Where they truly were, they never knew. The cold wind seemed real, as did the cold reek that rode it, and the darkness let them pass far more grudgingly than had the clock. The path itself was enough of a fact to bruise feet, and to be partly choked in places by real stones and real earth that had crumbled down the sides of the cave. But its course was the impossible way of a dream: pitched and skewed, rounding on itself; now dropping almost sheer, now seeming to rise a little; now working out and slowly down, and now wandering back to take them, perhaps, once again below the great hall where old King Haggard must still be raging over a toppled clock and a shivered skull. Witchwork, surely, Schmendrick thought, and nothing made by a witch is real, at the last. Then he added, But this must be the last. It will all be real enough if this is not the last.

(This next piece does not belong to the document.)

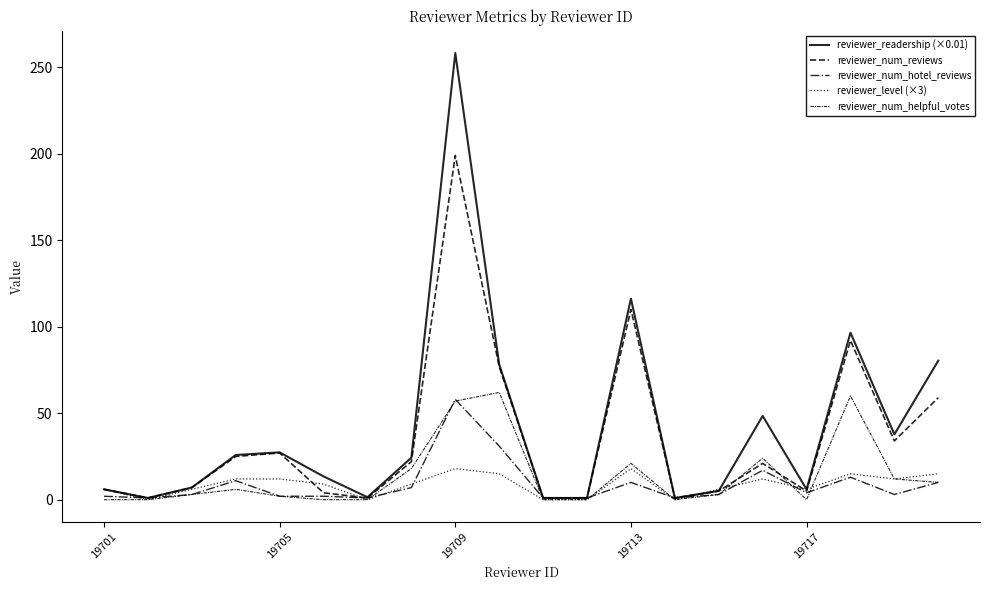

What is the highest value of the reviewer_num_hotel_reviews series?

58.0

As they stumbled along, he hurriedly told Prince Lír the tale of their adventures, beginning with his own strange history and stranger doom; recounting the ruin of the Midnight Carnival and his flight with the unicorn, and continuing through their meeting with Molly Grue, the journey to Hagsgate, and Drinn’s story of the double curse on the town and the tower. Here he halted, for beyond lay the night of the Red Bull: a night that ended, for good or ill, with magic—and with a naked girl who struggled in her body like a cow in quicksand. He hoped that the prince would be more interested in learning of his heroic birth than in the origins of the Lady Amalthea.